Alors, que faire pour lutter contre ce harcèlement permanent ? Porter plainte ? Ça ne servirait à rien, elles le savent. Les plaintes pour harcèlement de rue restent au fond des tiroirs de la gendarmerie. Sur les conseils de Nadine Mezence, chargée de l’égalité hommes-femmes à la mairie (PS) du XVIIIe arrondissement parisien, les femmes du quartier vont organiser une grande marche exploratrice. L’idée est de parcourir tous les lieux où elles ne sont plus les bienvenues, et de rendre compte dans un rapport distribué aux pouvoirs publics de ce qu’elles subissent au quotidien.

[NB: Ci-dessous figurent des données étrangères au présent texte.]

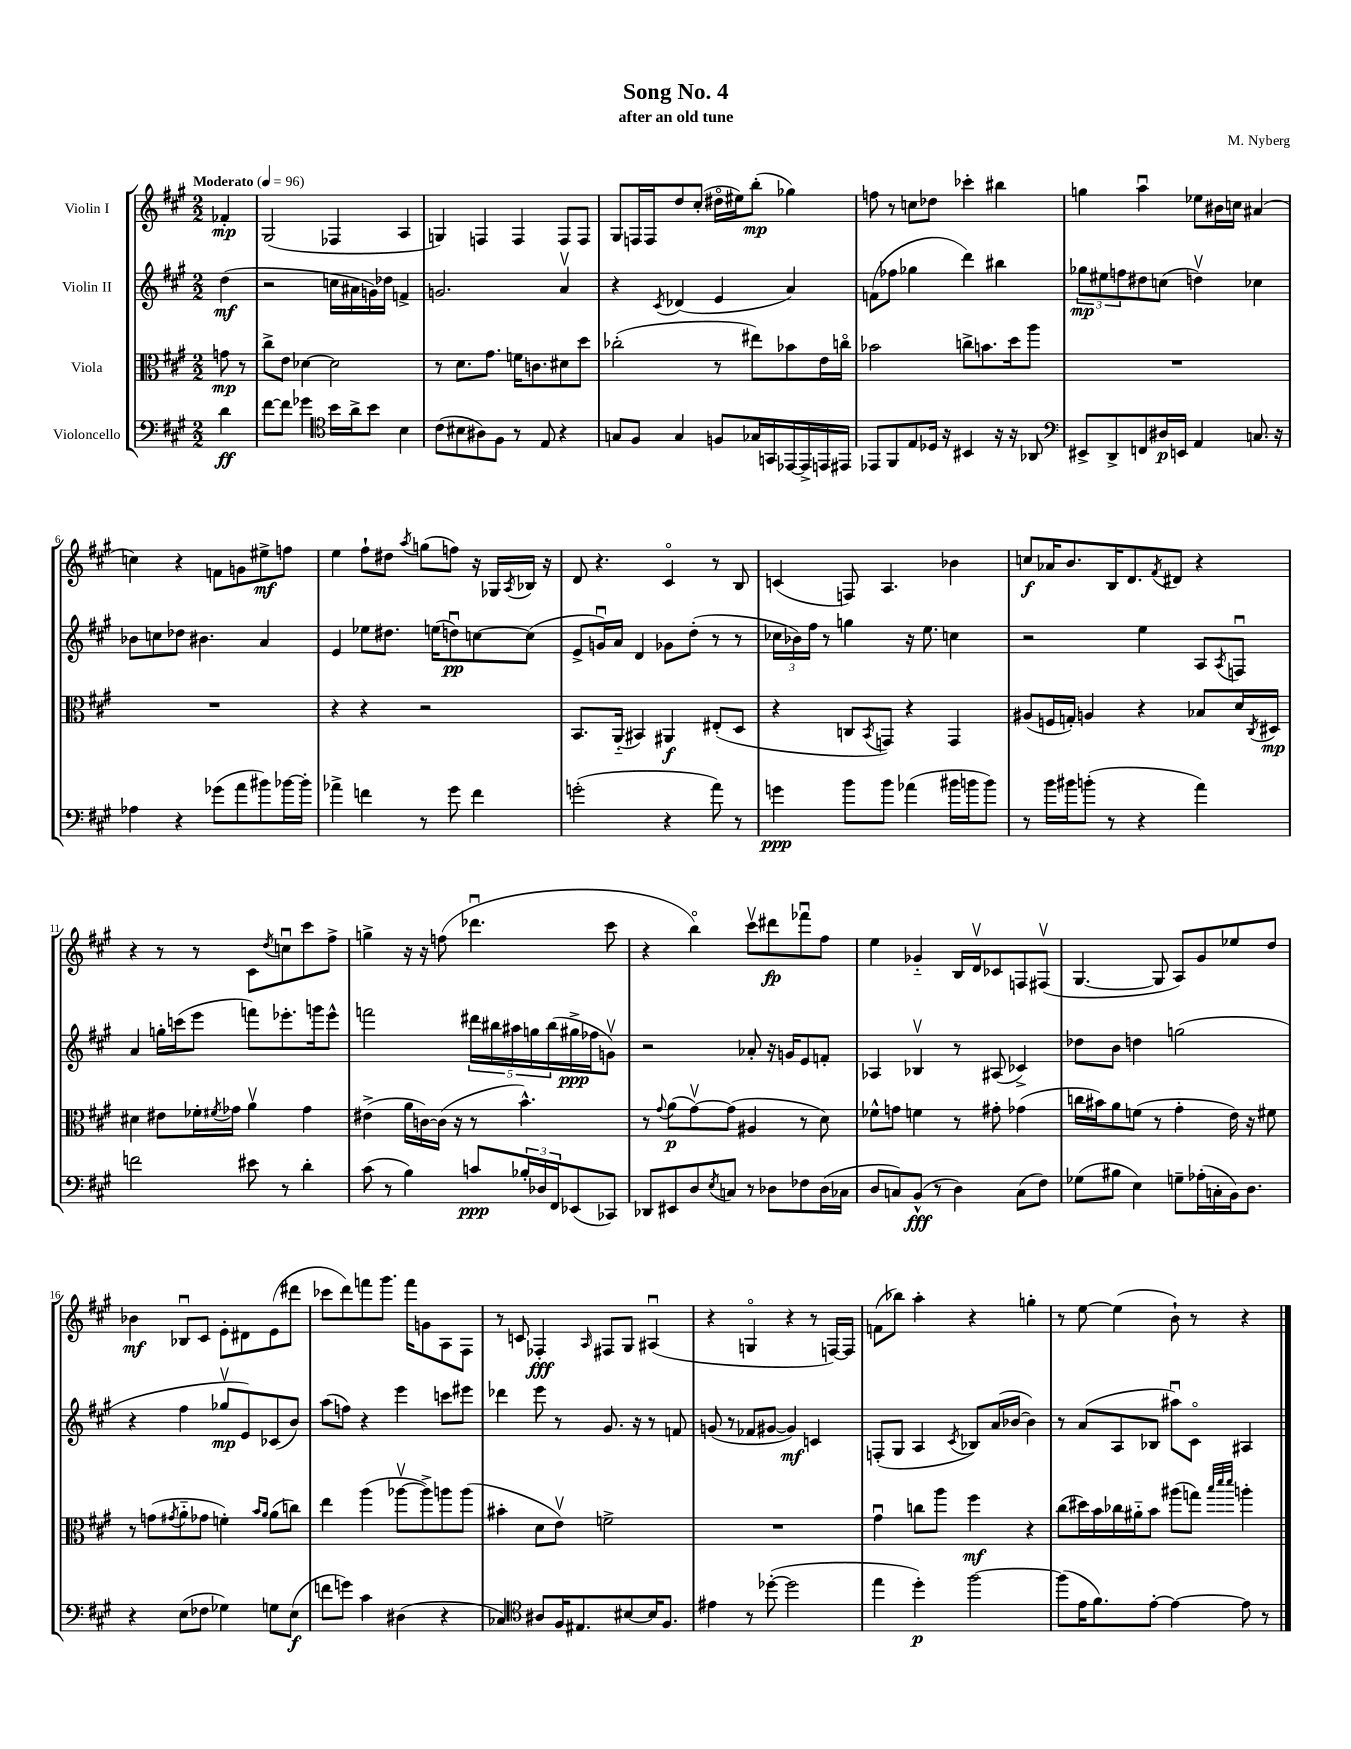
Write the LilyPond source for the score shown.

Pour se faire entendre, elles ont en outre lancé une pétition intitulée "La Chapelle & Pajol : Les femmes, espèce en voie de disparition au cœur de Paris". "Désormais, notre quartier est abandonné aux seuls hommes : plus une femme dans les cafés. Pas un enfant dans le square Louise-de-Marillac. Certaines d’entre nous se terrent chez elles", y écrivent-elles. Elles demandent à la préfecture de police et au procureur de la République de "faire enfin respecter lois et règlements dans les endroits où se fixent les trafiquants, de diligenter des enquêtes sur les filières et de renforcer le nombre de moyens policiers affectés au secteur".

La question du harcèlement de rue sera discutée lundi prochain lors du conseil d’arrondissement dirigé par Pierre Liscia, conseiller LR. Au cabinet de la mairie, on explique au Parisien reconnaître la situation difficile que vivent ces femmes, estimant que "la réponse publique est essentiellement policière". Pourtant, le dispositif "Barbès respire" lancé au mois de janvier par le préfet de police a donné lieu à près de 110 opérations, 19 000 évictions de vendeurs à la sauvette et 884 arrestations. Mais les habitantes ne voient aucun changement et espèrent des mesures efficaces pour lutter contre ce fléau.